Sánchez perdido en su laberinto

Roberto Blanco Valdés
Roberto L. Blanco Valdés EL OJO PÚBLICO

OPINIÓN

Juan Carlos Hidalgo

30 jun 2021 . Actualizado a las 05:00 h.

Si viviera aún mi querido padre, que era tan sabio como escéptico, diría que las declaraciones de Sánchez y Aragonés, tras su reunión de ayer en la Moncloa, eran «plan acordado». Yo también lo creo así y estoy, por tanto, convencido de que no hay que caer en la ingenua tentación de mirar al dedo cuando aquel está señalando hacia la luna.

Sánchez y Aragonés solo tienen en común que los dos necesitan ganar tiempo: el primero para seguir en la Moncloa hasta que cambien las encuestas (si es que cambian) que dan ahora ganador de las generales al PP; y el segundo para conseguir que el plan de Iceta de hacer un referendo (que el ahora ministro ya defendió como líder del PSC) sea aceptado por Sánchez, quien, es sabido, gira con la misma facilidad que una veleta.

Entre tanto el presidente del Gobierno se ha metido, por su mala cabeza, en un endemoniado laberinto del que solo podría salir pagando un precio que se irá haciendo más insoportable cada día. Los separatistas le han cogido la vara de marear, pues, conscientes de que solo con su apoyo puede seguir en el cargo, han decidido seguir chantajeándolo hasta dejarlo como Dios lo trajo al mundo.

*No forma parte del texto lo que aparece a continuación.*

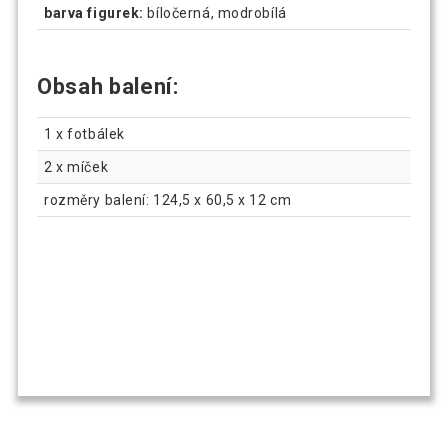
barva figurek:
bíločerná, modrobílá
Obsah balení:
1 x fotbálek
2 x míček
rozměry balení: 124,5 x 60,5 x 12 cm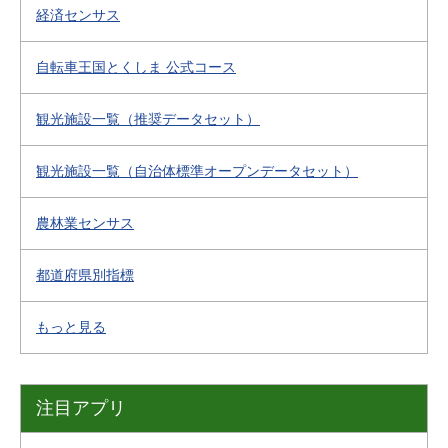
経済センサス
自転車王国とくしま 公式コース
観光施設一覧（推奨データセット）
観光施設一覧（自治体標準オープンデータセット）
農林業センサス
都道府県別指標
もっと見る
注目アプリ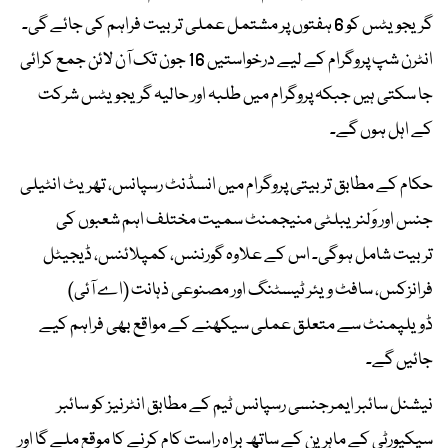
گریجویٹس کو 6 ہفتوں پر مشتمل عملی تربیت فراہم کی جائے گی۔
انٹرن شپ پروگرام کے لیے درخواستیں 16 جون تک آن لائن جمع کرائی
جا سکتی ہیں جبکہ پروگرام میں طلبہ اور حالیہ گریجویٹس شرکت
کے اہل ہوں گے۔
حکام کے مطابق تربیتی پروگرام میں انسڈنٹ رسپانس، تھریٹ انٹیلی
جنس اور وَلنریبلٹی منیجمنٹ سمیت مختلف اہم شعبوں کی
تربیت شامل ہوگی۔ اس کے علاوہ گورننس، کمپلائنس، ڈیجیٹل
فرانزکس، سافٹ ویئر ٹیسٹنگ اور مصنوعی ذہانت (اے آئی)
ڈویلپمنٹ سے متعلق عملی سیکھنے کے مواقع بھی فراہم کیے
جائیں گے۔
نیشنل سائبر ایمرجنسی رسپانس ٹیم کے مطابق انٹرنیز کو سائبر
سیکیورٹی کے ماہرین کے ساتھ براہ راست کام کرنے کا موقع ملے گا اور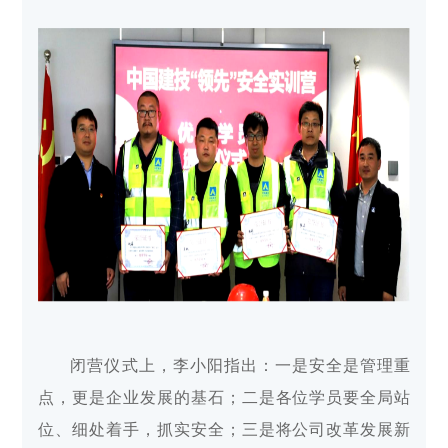
闭营仪式上，李小阳指出：一是安全是管理重
点，更是企业发展的基石；二是各位学员要全局站
位、细处着手，抓实安全；三是将公司改革发展新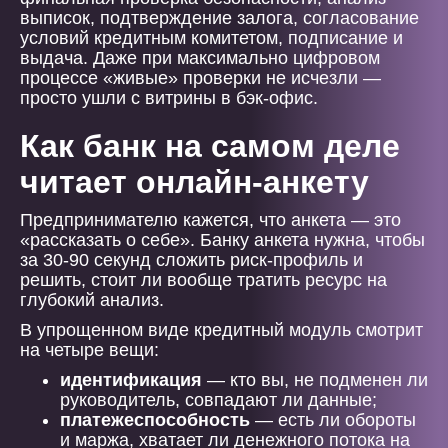
выписок, подтверждение залога, согласование
условий кредитным комитетом, подписание и
выдача. Даже при максимально цифровом
процессе «живые» проверки не исчезли —
просто ушли с витрины в бэк-офис.
Как банк на самом деле
читает онлайн-анкету
Предпринимателю кажется, что анкета — это
«рассказать о себе». Банку анкета нужна, чтобы
за 30-90 секунд сложить риск-профиль и
решить, стоит ли вообще тратить ресурс на
глубокий анализ.
В упрощенном виде кредитный модуль смотрит
на четыре вещи:
идентификация
— кто вы, не подменен ли
руководитель, совпадают ли данные;
платежеспособность
— есть ли обороты
и маржа, хватает ли денежного потока на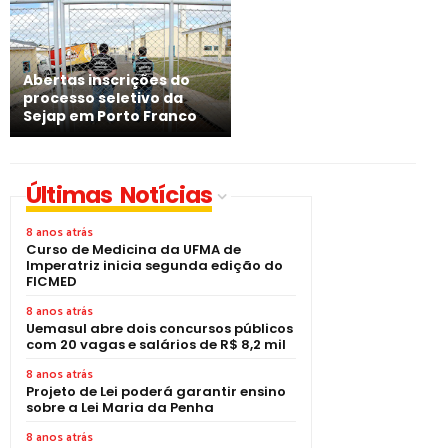
Abertas inscrições do
processo seletivo da
Sejap em Porto Franco
Últimas Notícias
8 anos atrás
Curso de Medicina da UFMA de
Imperatriz inicia segunda edição do
FICMED
8 anos atrás
Uemasul abre dois concursos públicos
com 20 vagas e salários de R$ 8,2 mil
8 anos atrás
Projeto de Lei poderá garantir ensino
sobre a Lei Maria da Penha
8 anos atrás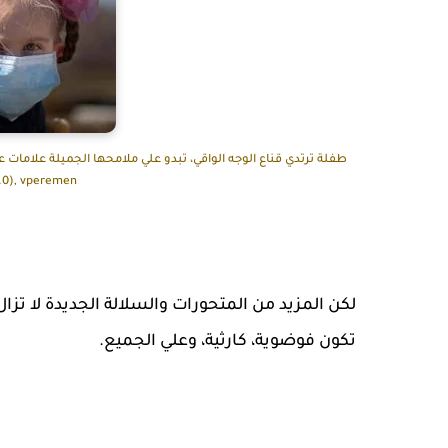
4.0), vperemen
لكن المزيد من المتحورات والسلالة الجديدة لا تزا
تكون فوضوية، كارثية، وعلي الجميع.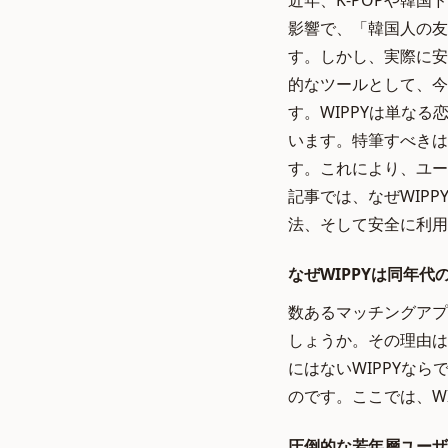
近年、K-POPや韓
影響で、「韓国人の友
す。しかし、実際に安
的なツールとして、今
す。WIPPYは単な
います。特筆すべきは
す。これにより、ユー
記事では、なぜWIPP
法、そして安全に利用
なぜWIPPYは同年
数あるマッチングアプ
しょうか。その理由は
にはないWIPPYな
のです。ここでは、W
圧倒的な若年層ユーザー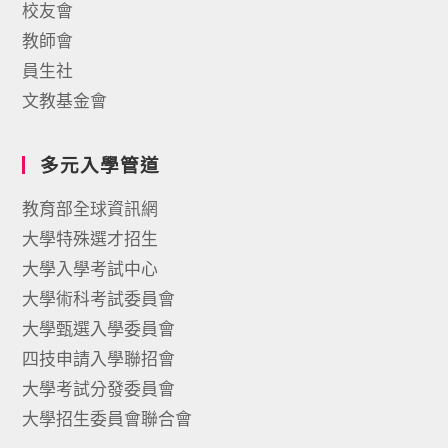
校友會
教師會
員生社
文教基金會
多元入學管道
教育部全球資訊網
大學特殊選才招生
大學入學考試中心
大學術科考試委員會
大學甄選入學委員會
四技申請入學聯招會
大學考試分發委員會
大學招生委員會聯合會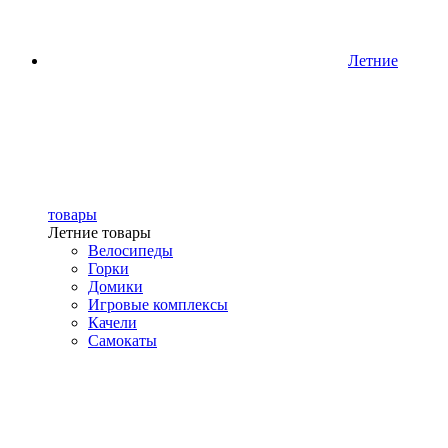
Летние
товары
Летние товары
Велосипеды
Горки
Домики
Игровые комплексы
Качели
Самокаты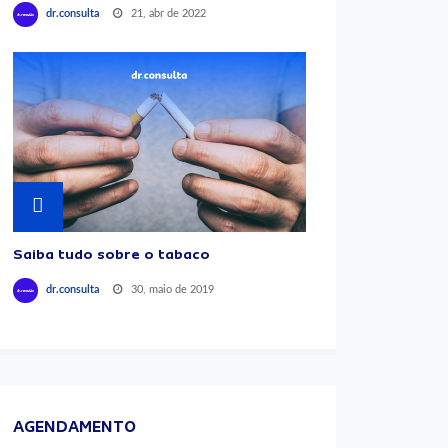
21, abr de 2022
dr.consulta
Saiba tudo sobre o tabaco
30, maio de 2019
dr.consulta
AGENDAMENTO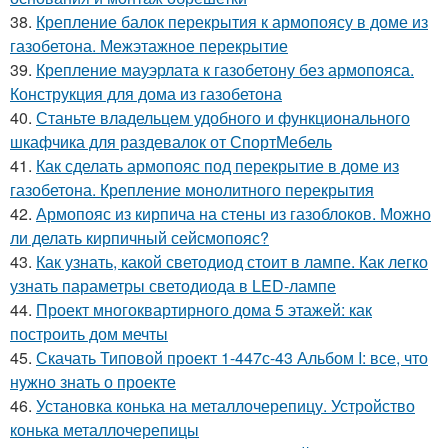
38.
Крепление балок перекрытия к армопоясу в доме из
газобетона. Межэтажное перекрытие
39.
Крепление мауэрлата к газобетону без армопояса.
Конструкция для дома из газобетона
40.
Станьте владельцем удобного и функционального
шкафчика для раздевалок от СпортМебель
41.
Как сделать армопояс под перекрытие в доме из
газобетона. Крепление монолитного перекрытия
42.
Армопояс из кирпича на стены из газоблоков. Можно
ли делать кирпичный сейсмопояс?
43.
Как узнать, какой светодиод стоит в лампе. Как легко
узнать параметры светодиода в LED-лампе
44.
Проект многоквартирного дома 5 этажей: как
построить дом мечты
45.
Скачать Типовой проект 1-447с-43 Альбом I: все, что
нужно знать о проекте
46.
Установка конька на металлочерепицу. Устройство
конька металлочерепицы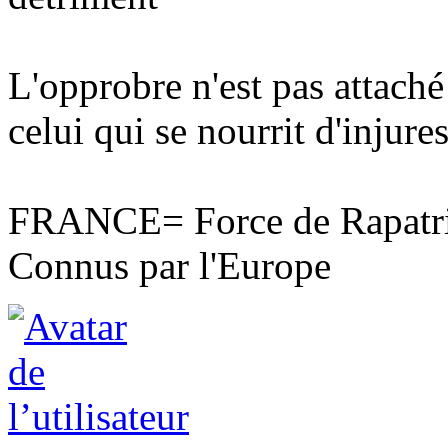
L'opprobre n'est pas attaché
celui qui se nourrit d'injures
FRANCE= Force de Rapatri
Connus par l'Europe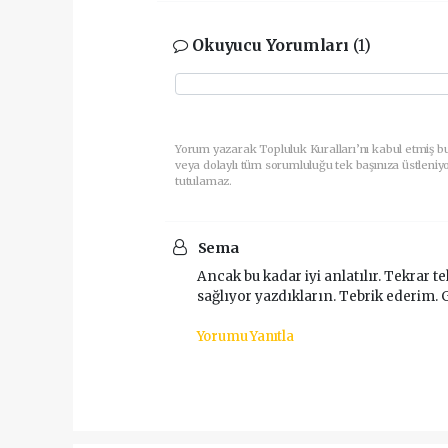
Okuyucu Yorumları
(1)
Yorum yazarak Topluluk Kuralları’nı kabul etmiş b
veya dolaylı tüm sorumluluğu tek başınıza üstleniy
tutulamaz.
Sema
Ancak bu kadar iyi anlatılır. Tekrar
sağlıyor yazdıkların. Tebrik ederim.
Yorumu Yanıtla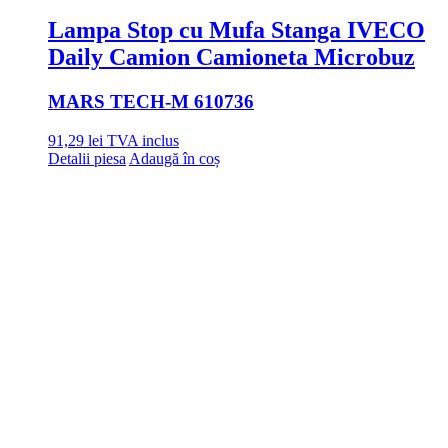
Lampa Stop cu Mufa Stanga IVECO
Daily Camion Camioneta Microbuz
MARS TECH
-M 610736
91,29
lei
TVA inclus
Detalii piesa
Adaugă în coș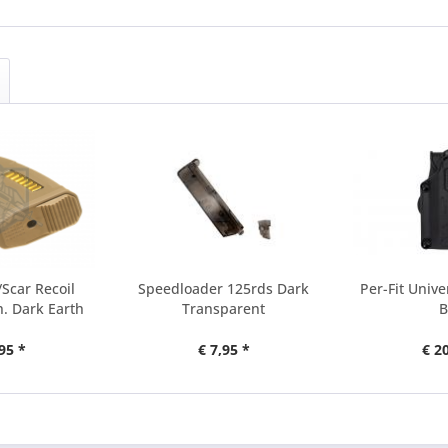
Scar Recoil
Speedloader 125rds Dark
Per-Fit Unive
. Dark Earth
Transparent
B
95 *
€ 7,95 *
€ 2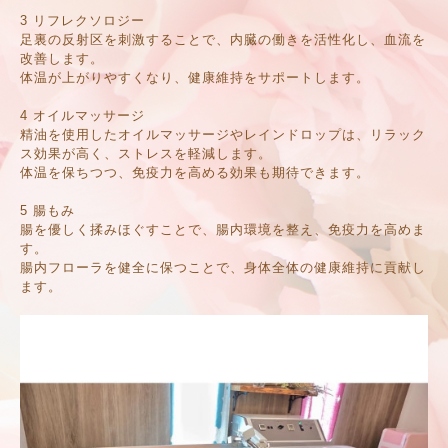
3 リフレクソロジー
足裏の反射区を刺激することで、内臓の働きを活性化し、血流を
改善します。
体温が上がりやすくなり、健康維持をサポートします。
4 オイルマッサージ
精油を使用したオイルマッサージやレインドロップは、リラック
ス効果が高く、ストレスを軽減します。
体温を保ちつつ、免疫力を高める効果も期待できます。
5 腸もみ
腸を優しく揉みほぐすことで、腸内環境を整え、免疫力を高めま
す。
腸内フローラを健全に保つことで、身体全体の健康維持に貢献し
ます。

Obtenida ya la pieza mayor de su cacería -unos indultos otorgados por el Gobierno contra el criterio de la Fiscalía y del Tribunal Supremo y contra el sentimiento de la gran mayoría de los españoles-, las demás ya llaman a la puerta: la siguiente, que se arregle el «problema de Puigdemont» y los demás inculpados del procés, es decir, que se asegure la impunidad a los restantes implicados en el golpe de Estado.

El Gobierno, por supuesto, está dispuesto a hacer lo que sea necesario para complacer a los separatistas, aunque sea a costa de culminar el destrozo institucional que comenzó con la llegada de Sánchez al poder y que ya afecta de lleno a la jefatura del Estado, humillada un día sí y otro también; al poder judicial, ejecutor al parecer de venganzas y revanchas; a la Fiscalía General del Estado, puesta al servicio del poder; al Parlamento, convertido en una mera comparsa del Gobierno; o a los medios públicos de comunicación, que han llegado a un grado de sectarismo y manipulación que los ha hundido en la irrelevancia.

La mejor prueba de hasta donde está dispuesto a llegar el Gobierno es su actual campaña contra el Tribunal de Cuentas, que, exigiendo a los separatistas que hagan frente a sus responsabilidades económicas, solo cumple su deber.

Sánchez lo ha calificado como un simple órgano administrativo, tal que si fuera el servicio de pastos y rastrojeras, cuando la Constitución lo define como el supremo órgano fiscalizador de las cuentas y de la gestión económica del Estado. El ministro Ábalos ha ido más allá al acusarlo de poner «piedras en el camino» de la solución del conflicto catalán, que, por lo visto, se resolvería mejor si el Tribunal prevaricase y les diese a los separatistas una patente de corso para malversar. A esto, para desgracia del país, hemos llegado. ¡Y lo que nos queda por ver en el futuro!